Convivium, 14 December 2017

Only icons are iconic, Father Raymond J. de Souza cautions. Deep fried dough and Neil Young are not

A few weeks back the Cardus team in Ottawa gathered for the ordination of our colleague Andrew Bennett, now a deacon of the Ukrainian Greek Catholic Church. It was a solemn and joyous occasion, and also an introduction for many to the Byzantine tradition of worship. It was my first time visiting the Ottawa shrine of St. John the Baptist, which, proper to the Eastern tradition, is resplendent with sacred icons.

An icon is not just a painting. It is to be understood as making present in a certain way the glory of God, reflected also in His saints. We look upon the icon and certainly admire its aesthetic beauty, but we are meant to look through the icon as well, as we might look through the veil to the face of the bride who wears it.

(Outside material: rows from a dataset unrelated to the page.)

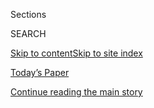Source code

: <div id="app">

<div>

<div class="NYTAppHideMasthead css-zz1s19 e1suatyy0">

<div class="section css-ui9rw0 e1suatyy2">

<div class="css-11hrj97 er09x8g0">

<div class="css-6n7j50">

</div>

<span class="css-1dv1kvn">Sections</span>

<div class="css-10488qs">

<span class="css-1dv1kvn">SEARCH</span>

</div>

[Skip to content](#site-content)[Skip to site
index](#site-index)

</div>

<div class="css-10698na e1huz5gh0">

</div>

</div>

<div id="masthead-bar-one" class="section hasLinks css-15hmgas e1csuq9d3">

<div class="css-uqyvli e1csuq9d0">

</div>

<div class="css-1uqjmks e1csuq9d1">

</div>

<div class="css-9e9ivx">

[](https://myaccount.nytimes.com/auth/login?response_type=cookie&client_id=vi)

</div>

<div class="css-1bvtpon e1csuq9d2">

[Today’s Paper](https://www.nytimes.com/section/todayspaper)

</div>

</div>

</div>

</div>

<div data-aria-hidden="false">

<div id="site-content" data-role="main">

<div id="top-wrapper" class="css-15p45cc eaca97t0" type="top">

<div id="top-slug" class="css-19x0jxb eaca97t1" hidden="">

Advertisement

</div>

[Continue reading the main
story](#after-top)

<div class="ad top-wrapper" style="text-align:center;height:100%;display:block;min-height:90px">

<div id="top" class="place-ad" data-position="top" data-size-key="top">

</div>

</div>

<div id="after-top">

</div>

</div>

<div id="collection-t-entertainment" class="section css-15h4p1b e9abtgs0">

<div class="css-1j21atc e1svk9qx1">

<div class="css-2fant5 e1svk9qx2">

<div class="css-9dfq42 eu54l5x0">

<div id="sponsor-wrapper" class="css-7a1pgi eaca97t0" type="sponsor" hidden="">

<div id="sponsor-slug" class="css-1l4mleb eaca97t1" hidden="">

Supported by

</div>

[Continue reading the main
story](#after-sponsor)

<div id="sponsor" class="ad sponsor-wrapper" style="text-align:left;height:100%;display:block">

</div>

<div id="after-sponsor">

</div>

</div>

</div>

### <span class="css-1j5banm ezz4tcd1">[T Magazine](/section/t-magazine)</span>

</div>

<div class="css-nfcc9b e1svk9qx3">

<div class="css-vl9dhg e1svk9qx5">

<div class="css-1nrhkj6 e1svk9qx6">

# Entertainment

<div class="follow-button-placeholder" data-collection-id="">

</div>

</div>

</div>

</div>

</div>

<div class="css-4svvz1 ekkqrpp0">

<div id="collection-highlights-container" class="section css-18l1u7x e46isfb1">

<div class="css-m1whxf ekkqrpp1">

## Highlights

1.  ![<span class="css-473pcf e1oaj3zl2"><span class="css-1dv1kvn">Credit</span>Photo
    by Mickalene Thomas and Racquel Chevremont. Styled by Shiona
    Turini</span>](https://static01.nyt.com/images/2020/04/13/t-magazine/13tmag-cultureimages-slide-E4ZI/13tmag-cultureimages-slide-E4ZI-threeByTwoMediumAt2X.jpg)
    
    <div class="css-xbztij">
    
    <div class="css-1hyfx7x">
    
    [![](https://static01.nyt.com/images/2020/04/13/t-magazine/13tmag-cultureimages-slide-E4ZI/13tmag-cultureimages-slide-E4ZI-thumbStandard.jpg)](/interactive/2020/04/13/t-magazine/black-actresses-bassett-berry-blige-henson-whitfield-elise.html)
    
    </div>
    
    ## [The Esteemed Black Actresses Who Finally Have the Spotlight](/interactive/2020/04/13/t-magazine/black-actresses-bassett-berry-blige-henson-whitfield-elise.html)
    
    Though their journey in Hollywood has been hard and steep, a number
    of women have made it to the top. And they’re not done
        yet.
    
    <span class="css-me3p27"></span>
    
    </div>

2.  1.  ![<span class="css-473pcf e1oaj3zl2"><span class="css-1dv1kvn">Credit</span>Clockwise
        from top left: Courtesy of HBO; National Geographic Films; ©
        Kino Lorber Films/courtesy Everett Collection; Clarity Films;
        Ljubomir Stevanov/© Neon/Courtesy Everett Collection; Joe
        Wigdahl/© First Look Media/Courtesy Everett
        Collection</span>](https://static01.nyt.com/images/2020/06/29/t-magazine/art/david-france-slide-43PP/david-france-slide-43PP-threeByTwoMediumAt2X.jpg)
        
        <div class="css-1r9cexg">
        
        <div class="css-1ox3lt4">
        
        [![](https://static01.nyt.com/images/2020/06/29/t-magazine/art/david-france-slide-43PP/david-france-slide-43PP-thumbStandard-v2.jpg)](/2020/06/29/t-magazine/david-france-documentary-watch-list.html)
        
        </div>
        
        ## [Five Essential Documentaries, Recommended by David France](/2020/06/29/t-magazine/david-france-documentary-watch-list.html)
        
        With his new movie, “Welcome to Chechnya,” premiering on HBO,
        the filmmaker shares some of his
        favorites.
        
        <span class="css-me3p27"></span><span class="css-nds4d6 e4e4i5l3"></span><span class="css-9voj2j">By
        <span class="css-1baulvz last-byline" itemprop="name">Max
        Berlinger</span></span>
        
        </div>
    
    2.  ![<span class="css-473pcf e1oaj3zl2"><span class="css-1dv1kvn">Credit</span>Sofía
        Probert</span>](https://static01.nyt.com/images/2020/05/27/t-magazine/27tmag-zoom/27tmag-zoom-threeByTwoMediumAt2X.jpg)
        
        <div class="css-1r9cexg">
        
        <div class="css-1ox3lt4">
        
        [![](https://static01.nyt.com/images/2020/05/27/t-magazine/27tmag-zoom/27tmag-zoom-thumbStandard.jpg)](/2020/05/27/t-magazine/zoom-tips-coronavirus.html)
        
        </div>
        
        ## [How to Use Zoom Like a Theater or Film Professional](/2020/05/27/t-magazine/zoom-tips-coronavirus.html)
        
        Tips for putting your best face forward, if only for an office
        staff
        meeting.
        
        <span class="css-me3p27"></span><span class="css-nds4d6 e4e4i5l3"></span><span class="css-9voj2j">By
        <span class="css-1baulvz last-byline" itemprop="name">Alex
        Hawgood</span></span>
        
        </div>
    
    3.  ![<span class="css-473pcf e1oaj3zl2"><span class="css-1dv1kvn">Credit</span>Alice
        O'Malley</span>](https://static01.nyt.com/images/2020/05/13/t-magazine/13tmag-stipe/13tmag-stipe-threeByTwoMediumAt2X.jpg)
        
        <div class="css-1r9cexg">
        
        <div class="css-1ox3lt4">
        
        [![](https://static01.nyt.com/images/2020/05/13/t-magazine/13tmag-stipe/13tmag-stipe-thumbStandard.jpg)](/2020/05/14/t-magazine/michael-stipe-laurie-anderson.html)
        
        </div>
        
        ### Admiration Society
        
        ## [Laurie Anderson and Michael Stipe on Music, Art and New Chapters](/2020/05/14/t-magazine/michael-stipe-laurie-anderson.html)
        
        “You’ve got to fall on your face to sit at the table,” says the
        erstwhile R.E.M.
        frontman.
        
        <span class="css-me3p27"></span><span class="css-nds4d6 e4e4i5l3"></span><span class="css-9voj2j">By
        <span class="css-1baulvz last-byline" itemprop="name">Joe
        Coscarelli</span></span>
        
        </div>

</div>

<div class="css-1xdhyk6 e46isfb0">

<div class="css-zk12ih ef6si7p0">

1.  ![<span class="css-kfv9p0 e1oaj3zl2"><span class="css-1dv1kvn">Credit</span>Nicholas
    Calcott</span>](https://static01.nyt.com/images/2020/04/13/t-magazine/13tmag-cultureimages-slide-1KZG/13tmag-cultureimages-slide-1KZG-videoLarge-v3.jpg)
    
    <div class="css-10wtrbd">
    
    ## [Why ‘Hair’ Has Endured](/interactive/2020/04/13/t-magazine/hair-musical-broadway.html)
    
    An appreciation of the 1967 love-rock musical, which, against the
    odds, won over audiences across the
    world.
    
    <span class="css-me3p27"></span>
    
    </div>

2.  ![<span class="css-kfv9p0 e1oaj3zl2"><span class="css-1dv1kvn">Credit</span>Bon
    Duke</span>](https://static01.nyt.com/images/2020/04/13/t-magazine/13tmag-cultureimages-slide-0QS8/13tmag-cultureimages-slide-0QS8-videoLarge.jpg)
    
    <div class="css-10wtrbd">
    
    ## [The Man Who Paved the Way for Black Directors in Hollywood](/interactive/2020/04/13/t-magazine/gordon-parks.html)
    
    Gordon Parks’s career made it possible for the next generation to
    fight for their rightful place in the mainstream — only to face the
    same opposition he
    had.
    
    <span class="css-me3p27"></span>
    
    </div>

3.  ![<span class="css-kfv9p0 e1oaj3zl2"><span class="css-1dv1kvn">Credit</span>Jennifer
    Livingston</span>](https://static01.nyt.com/images/2020/04/13/t-magazine/13tmag-cultureimages-slide-2D85/13tmag-cultureimages-slide-2D85-videoLarge.jpg)
    
    <div class="css-10wtrbd">
    
    ## [How the 2005 Revival of ‘Sweeney Todd’ Inspired a New Wave in Theater](/interactive/2020/04/13/t-magazine/sweeney-todd-revival.html)
    
    A minimalist staging by John Doyle of the tale of the barber of
    Fleet Street emphasized the raw talents of its
    cast.
    
    <span class="css-me3p27"></span>
    
    </div>

4.  ![<span class="css-kfv9p0 e1oaj3zl2"><span class="css-1dv1kvn">Credit</span>David
    Chow</span>](https://static01.nyt.com/images/2020/04/13/t-magazine/13tmag-cultureimages-slide-N5L0/13tmag-cultureimages-slide-N5L0-videoLarge-v2.jpg)
    
    <div class="css-10wtrbd">
    
    ## [How ‘Daughters of the Dust’ Sent Ripples Through the Film World](/interactive/2020/04/13/t-magazine/daughters-of-the-dust.html)
    
    With her lyrical work, made in 1991, Julie Dash and her
    collaborators recentered the black female
    gaze.
    
    <span class="css-me3p27"></span>
    
    </div>

5.  ### Social Studies
    
    ![<span class="css-kfv9p0 e1oaj3zl2"><span class="css-1dv1kvn">Credit</span>Andy
    Freeberg</span>](https://static01.nyt.com/images/2020/01/30/t-magazine/oakImage-1580405768393/oakImage-1580405768393-videoLarge.jpg)
    
    <div class="css-10wtrbd">
    
    ## [The Trans Actors Challenging Outmoded Ideas of Masculinity](/2020/02/04/t-magazine/trans-actors.html)
    
    Despite years of progress, trans male representation in film and
    television has remained all but nonexistent. Now, there’s a new
    group of rising
    stars.
    
    <span class="css-me3p27"></span><span class="css-nds4d6 e4e4i5l3"></span><span class="css-9voj2j">By
    <span class="css-1baulvz last-byline" itemprop="name">David
    Ebershoff</span></span>
    
    </div>

</div>

</div>

<div class="css-1xdhyk6 e46isfb0">

<div class="css-zk12ih ef6si7p0">

1.  ### Notes on the Culture
    
    ![<span class="css-kfv9p0 e1oaj3zl2"><span class="css-1dv1kvn">Credit</span>Sean
    Donnolla</span>](https://static01.nyt.com/images/2020/03/08/t-magazine/08tmag-greenberg-slide-TM2U/08tmag-greenberg-slide-TM2U-videoLarge.jpg)
    
    <div class="css-10wtrbd">
    
    ## [The Bard of American Privilege](/2020/03/03/t-magazine/richard-greenberg-playwright.html)
    
    The playwright Richard Greenberg has dedicated himself to
    chronicling urban elites. With his two new shows, he’s re-entering
    the theater in a heightened cultural
    moment.
    
    <span class="css-me3p27"></span><span class="css-nds4d6 e4e4i5l3"></span><span class="css-9voj2j">By
    <span class="css-1baulvz last-byline" itemprop="name">Kurt
    Soller</span></span>
    
    </div>

2.  ### Tell T a Joke
    
    ![<span class="css-kfv9p0 e1oaj3zl2"><span class="css-1dv1kvn">Credit</span>Flora
    Hanitijo</span>](https://static01.nyt.com/images/2019/12/16/t-magazine/16tmag-ronny-chieng-02/16tmag-ronny-chieng-02-videoLarge.jpg)
    
    <div class="css-10wtrbd">
    
    ## [Ronny Chieng Can Even Make This Year’s News Funny](/2019/12/17/t-magazine/ronny-chieng.html)
    
    The comedian, whose Netflix special “Asian Comedian Destroys
    America\!” debuts today, shares a joke exclusively with
    T.
    
    <span class="css-me3p27"></span><span class="css-nds4d6 e4e4i5l3"></span><span class="css-9voj2j">By
    <span class="css-1baulvz last-byline" itemprop="name">Mitchell
    Kuga</span></span>
    
    </div>

3.  ![<span class="css-kfv9p0 e1oaj3zl2"><span class="css-1dv1kvn">Credit</span>Photos
    by Ben Grieme. Styled by Avena
    Gallagher</span>](https://static01.nyt.com/images/2019/12/17/t-magazine/17tmag-westsidestory-slide-AL1P/17tmag-westsidestory-slide-AL1P-videoLarge.jpg)
    
    <div class="css-10wtrbd">
    
    ## [Six Stars of the New ‘West Side Story’ Discuss Its Enduring Relevance](/2019/12/18/t-magazine/west-side-story-broadway.html)
    
    The male actors, many making their Broadway debuts, talk about the
    director Ivo van Hove’s radical approach — and offer a fresh take on
    holiday
    dressing.
    
    <span class="css-me3p27"></span><span class="css-nds4d6 e4e4i5l3"></span><span class="css-9voj2j">By
    <span class="css-1baulvz last-byline" itemprop="name">Caitlin
    Youngquist</span></span>
    
    </div>

4.  ![<span class="css-kfv9p0 e1oaj3zl2"><span class="css-1dv1kvn">Credit</span>Photo
    by Craig McDean. Styled by Marie
    Chaix</span>](https://static01.nyt.com/images/2019/10/14/t-magazine/14tmag-weisz-slide-GQTK-copy/14tmag-weisz-slide-GQTK-copy-videoLarge-v5.jpg)
    
    <div class="css-10wtrbd">
    
    ## [Rachel Weisz Is Performing for Herself](/interactive/2019/10/15/t-magazine/rachel-weisz-acting-movies.html)
    
    Through more than 40 intense and idiosyncratic roles — often in
    films a world away from typical Hollywood fare — the actress reveals
    a woman in complete
    command.
    
    <span class="css-me3p27"></span>
    
    </div>

5.  ### Notes on the Culture
    
    ![<span class="css-kfv9p0 e1oaj3zl2"><span class="css-1dv1kvn">Credit</span>Courtesy
    of Kino
    Lorber</span>](https://static01.nyt.com/images/2019/12/05/t-magazine/05tmag-rage-02/05tmag-rage-02-videoLarge.jpg)
    
    <div class="css-10wtrbd">
    
    ## [Why Does Rage Define ‘Parasite’ and Other Popular East Asian Movies?](/2019/11/25/t-magazine/asia-movies-parasite.html)
    
    Many thriller and horror films from Japan, China and South Korea
    reveal a complicated relationship between those societies and the
    ancient tenets of
    Confucianism.
    
    <span class="css-me3p27"></span><span class="css-nds4d6 e4e4i5l3"></span><span class="css-9voj2j">By
    <span class="css-1baulvz last-byline" itemprop="name">Thessaly La
    Force</span></span>
    
    </div>

</div>

</div>

</div>

<div id="mid1-wrapper" class="css-1mn4oms eaca97t0" type="rank">

<div id="mid1-slug" class="css-1tag3rd eaca97t1">

Advertisement

</div>

[Continue reading the main
story](#after-mid1)

<div id="mid1" class="ad mid1-wrapper" style="text-align:center;height:100%;display:block">

</div>

<div id="after-mid1">

</div>

</div>

</div>

<div class="css-185go5a e1o5byef0">

<div class="css-15cbhtu">

  - [Latest](#stream-panel)
  - <span class="css-6n7j50">Search</span>
    <div class="control">
    <div class="label-container css-1dv1kvn">
    Search
    </div>
    <div class="css-wm4t3d">
    **<span id="clear-search-input" class="css-1dv1kvn">Clear this text
    input</span>
    </div>
    </div>
    <span class="css-1iovbfw"></span>

<div id="stream-panel" class="section css-8msx5b e1jz0cab1">

<div class="css-13mho3u">

1.  
    
    <div class="css-1cp3ece">
    
    <div class="css-1l4spti">
    
    [](/2020/07/30/t-magazine/the-t-list-five-things-we-recommend-this-week.html)
    
    <div class="css-79elbk">
    
    ![](https://static01.nyt.com/images/2020/07/31/t-magazine/29tmag-newsletter-slide-8YU1-print/29tmag-newsletter-slide-8YU1-thumbWide.jpg?quality=75&auto=webp&disable=upscale)
    
    </div>
    
    ## The T List: Five Things We Recommend This Week
    
    Farm dining, a Parisian floral gallery, Ruth Asawa stamps — and
    more.
    
    <div class="css-15yh6bw ea5icrr0">
    
    </div>
    
    </div>
    
    <div class="css-156habm e1xfvim33">
    
    </div>
    
    </div>

2.  
    
    <div class="css-1cp3ece">
    
    <div class="css-1l4spti">
    
    [](/2020/07/25/at-home/coronavirus-true-crime-podcasts-race.html)
    
    <div class="css-79elbk">
    
    ![](https://static01.nyt.com/images/2020/07/26/podcasts/26ah-truecrime-podcast/26ah-truecrime-podcast-thumbWide.jpg?quality=75&auto=webp&disable=upscale)
    
    </div>
    
    ## True Crime Podcasts at the Intersection of Race
    
    True crime is the lifeblood of podcasting. Here’s a list of shows
    that make racial justice their focus.
    
    <div class="css-15yh6bw ea5icrr0">
    
    By <span class="css-1n7hynb">Phoebe
    Lett</span>
    
    </div>
    
    </div>
    
    <div class="css-156habm e1xfvim33">
    
    </div>
    
    </div>

3.  
    
    <div class="css-1cp3ece">
    
    <div class="css-1l4spti">
    
    [](/2020/07/23/t-magazine/puzzles-bug-spray-tlist.html)
    
    <div class="css-79elbk">
    
    ![](https://static01.nyt.com/images/2020/07/22/t-magazine/22tmag-tlist-slide-KKWD/22tmag-tlist-slide-KKWD-thumbWide.jpg?quality=75&auto=webp&disable=upscale)
    
    </div>
    
    ## The T List: Five Things We Recommend This Week
    
    Well-designed puzzles, natural bug sprays, Paul McCarthy — and
    more.
    
    <div class="css-15yh6bw ea5icrr0">
    
    </div>
    
    </div>
    
    <div class="css-156habm e1xfvim33">
    
    </div>
    
    </div>

4.  
    
    <div class="css-1cp3ece">
    
    <div class="css-1l4spti">
    
    [](/2020/07/22/t-magazine/la-monte-young.html)
    
    <div class="css-79elbk">
    
    ![](https://static01.nyt.com/images/2020/07/13/t-magazine/13tmag-young-slide-M0J6/13tmag-young-slide-M0J6-thumbWide.jpg?quality=75&auto=webp&disable=upscale)
    
    </div>
    
    ### <span class="css-m70j1g">True Believers</span>
    
    ## The Man Who Brian Eno Called ‘the Daddy of Us All’
    
    La Monte Young, the composer who quietly shaped much of contemporary
    Western music, reaches his last act.
    
    <div class="css-15yh6bw ea5icrr0">
    
    By <span class="css-1n7hynb">M.H.
    Miller</span>
    
    </div>
    
    </div>
    
    <div class="css-156habm e1xfvim33">
    
    </div>
    
    </div>

5.  
    
    <div class="css-1cp3ece">
    
    <div class="css-1l4spti">
    
    [](/2020/07/16/arts/things-to-do-weekend-coronavirus.html)
    
    <div class="css-79elbk">
    
    ![](https://static01.nyt.com/images/2020/07/17/arts/16wkd-art-roundup-art1/16wkd-art-roundup-art1-thumbWide.jpg?quality=75&auto=webp&disable=upscale)
    
    </div>
    
    ### <span class="css-m70j1g">Weekend Roundup</span>
    
    ## 7 Things to Do This Weekend
    
    How can you get your cultural fix when many arts institutions remain
    closed? Our writers offer suggestions for what to listen to and
    watch, and a reason to take a stroll in Lower
    Manhattan.
    
    <div class="css-15yh6bw ea5icrr0">
    
    </div>
    
    </div>
    
    <div class="css-156habm e1xfvim33">
    
    </div>
    
    </div>

6.  
    
    <div class="css-1cp3ece">
    
    <div class="css-1l4spti">
    
    [](/2020/07/16/t-magazine/margo-price-album-tlist.html)
    
    <div class="css-79elbk">
    
    ![](https://static01.nyt.com/images/2020/07/15/t-magazine/15tmag-tlist-slide-TBXG/15tmag-tlist-slide-TBXG-thumbWide-v2.jpg?quality=75&auto=webp&disable=upscale)
    
    </div>
    
    ## The T List: Five Things We Recommend This Week
    
    Unisex jerkins, raw vinegars, classic sportswear — and
    more.
    
    <div class="css-15yh6bw ea5icrr0">
    
    </div>
    
    </div>
    
    <div class="css-156habm e1xfvim33">
    
    </div>
    
    </div>

7.  
    
    <div class="css-1cp3ece">
    
    <div class="css-1l4spti">
    
    [](/2020/07/09/movies/summer-movies-blockbusters.html)
    
    <div class="css-79elbk">
    
    ![](https://static01.nyt.com/images/2020/07/10/arts/10Blockbuster-Illo/10Blockbuster-Illo-thumbWide.jpg?quality=75&auto=webp&disable=upscale)
    
    </div>
    
    ## My Favorite Summer Blockbuster
    
    Popcorn movies are among the many pleasures of the season. Since we
    can’t go to the movies, we asked six critics to bring the hits to
    us.
    
    <div class="css-15yh6bw ea5icrr0">
    
    By <span class="css-1n7hynb">Wesley Morris, Maya Phillips, Mekado
    Murphy, Ben Kenigsberg, Monica Castillo <span>and</span> Natalia
    Winkelman</span>
    
    </div>
    
    </div>
    
    <div class="css-156habm e1xfvim33">
    
    </div>
    
    </div>

8.  
    
    <div class="css-1cp3ece">
    
    <div class="css-1l4spti">
    
    [](/2020/07/09/arts/things-to-do-weekend-coronavirus.html)
    
    <div class="css-79elbk">
    
    ![](https://static01.nyt.com/images/2020/07/09/arts/09wkd-arts-roundup-kids/09wkd-arts-roundup-kids-thumbWide-v2.jpg?quality=75&auto=webp&disable=upscale)
    
    </div>
    
    ### <span class="css-m70j1g">Weekend roundup</span>
    
    ## 7 Things to Do This Weekend
    
    How can you get your cultural fix when many arts institutions remain
    closed? Our writers offer suggestions for what to listen to and
    watch.
    
    <div class="css-15yh6bw ea5icrr0">
    
    </div>
    
    </div>
    
    <div class="css-156habm e1xfvim33">
    
    </div>
    
    </div>

9.  
    
    <div class="css-1cp3ece">
    
    <div class="css-1l4spti">
    
    [](/2020/07/02/arts/things-to-do-weekend-fourth-of-july-coronavirus.html)
    
    <div class="css-79elbk">
    
    ![](https://static01.nyt.com/images/2020/07/03/arts/02wkd-arts-roundup-tv/02wkd-arts-roundup-tv-thumbWide-v2.jpg?quality=75&auto=webp&disable=upscale)
    
    </div>
    
    ### <span class="css-m70j1g">Weekend Arts Roundup</span>
    
    ## 8 Things to Do This Fourth of July Weekend
    
    Our culture writers offer suggestions for celebrating Independence
    Day, and what to watch or listen to without leaving your
    home.
    
    <div class="css-15yh6bw ea5icrr0">
    
    </div>
    
    </div>
    
    <div class="css-156habm e1xfvim33">
    
    </div>
    
    </div>

10. 
    
    <div class="css-1cp3ece">
    
    <div class="css-1l4spti">
    
    [](/2020/06/26/at-home/celebrate-fourth-of-july-coronavirus.html)
    
    <div class="css-79elbk">
    
    ![](https://static01.nyt.com/images/2020/06/28/multimedia/28ah-julyfourth02/28ah-julyfourth02-thumbWide.jpg?quality=75&auto=webp&disable=upscale)
    
    </div>
    
    ## Honor America’s Birthday (Safely) in 2020
    
    You may not be able to congregate for parades or fireworks, but
    there are other options when it comes to having a festive Fourth.
    
    <div class="css-15yh6bw ea5icrr0">
    
    By <span class="css-1n7hynb">Sara Aridi</span>
    
    </div>
    
    </div>
    
    <div class="css-156habm e1xfvim33">
    
    </div>
    
    </div>

<div class="css-13mho3u">

<div class="css-1t62hi8">

<div class="css-1stvaey">

Show
More

<div>

<div style="border:0;clip:rect(0 0 0 0);height:1px;margin:-1px;overflow:hidden;white-space:nowrap;padding:0;width:1px;position:absolute" data-role="log" data-aria-live="assertive">

</div>

<div style="border:0;clip:rect(0 0 0 0);height:1px;margin:-1px;overflow:hidden;white-space:nowrap;padding:0;width:1px;position:absolute" data-role="log" data-aria-live="assertive">

</div>

<div style="border:0;clip:rect(0 0 0 0);height:1px;margin:-1px;overflow:hidden;white-space:nowrap;padding:0;width:1px;position:absolute" data-role="log" data-aria-live="polite">

</div>

<div style="border:0;clip:rect(0 0 0 0);height:1px;margin:-1px;overflow:hidden;white-space:nowrap;padding:0;width:1px;position:absolute" data-role="log" data-aria-live="polite">

</div>

</div>

</div>

</div>

</div>

</div>

<div class="css-g6hk37 supplemental">

<div id="mid2-wrapper" class="css-10wkyv7 eaca97t0" type="lede">

<div id="mid2-slug" class="css-1tag3rd eaca97t1">

Advertisement

</div>

[Continue reading the main
story](#after-mid2)

<div id="mid2" class="ad mid2-wrapper" style="text-align:center;height:100%;display:block;min-height:250px">

</div>

<div id="after-mid2">

</div>

</div>

## Sign Up for the Open Thread Newsletter

<div class="css-hftqp3">

</div>

[SIGN UP](/newsletters/signup/TZ)

<div id="mktg-wrapper" class="css-oxle51 eaca97t0" type="mktg">

<div id="mktg-slug" class="css-1tag3rd eaca97t1">

Advertisement

</div>

[Continue reading the main
story](#after-mktg)

<div id="mktg" class="ad mktg-wrapper" style="text-align:center;height:100%;display:block">

</div>

<div id="after-mktg">

</div>

</div>

</div>

</div>

</div>

</div>

</div>

</div>

## Site Index

<div>

</div>

## Site Information Navigation

  - [© <span>2020</span> <span>The New York Times
    Company</span>](https://help.nytimes.com/hc/en-us/articles/115014792127-Copyright-notice)

<!-- end list -->

  - [NYTCo](https://www.nytco.com/)
  - [Contact
    Us](https://help.nytimes.com/hc/en-us/articles/115015385887-Contact-Us)
  - [Work with us](https://www.nytco.com/careers/)
  - [Advertise](https://nytmediakit.com/)
  - [T Brand Studio](http://www.tbrandstudio.com/)
  - [Your Ad
    Choices](https://www.nytimes.com/privacy/cookie-policy#how-do-i-manage-trackers)
  - [Privacy](https://www.nytimes.com/privacy)
  - [Terms of
    Service](https://help.nytimes.com/hc/en-us/articles/115014893428-Terms-of-service)
  - [Terms of
    Sale](https://help.nytimes.com/hc/en-us/articles/115014893968-Terms-of-sale)
  - [Site
    Map](https://spiderbites.nytimes.com)
  - [Help](https://help.nytimes.com/hc/en-us)
  - [Subscriptions](https://www.nytimes.com/subscription?campaignId=37WXW)

</div>

</div>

All of which provides the occasion to make a plea – to Christian writers at least – to stop using the regrettably ubiquitous adjective “iconic.” It is employed far too often, and rarely with its proper meaning.

The parishioners at St. John the Baptist provided a warm welcome and a festive meal after the ordination, so it was not necessary, for example, to head down to the Market for Beavertails. Every culture has its version of deep-fried dough, and you will not be surprised to learn that the Beavertail is now a “deep-fried icon of the [Ottawa] Valley.”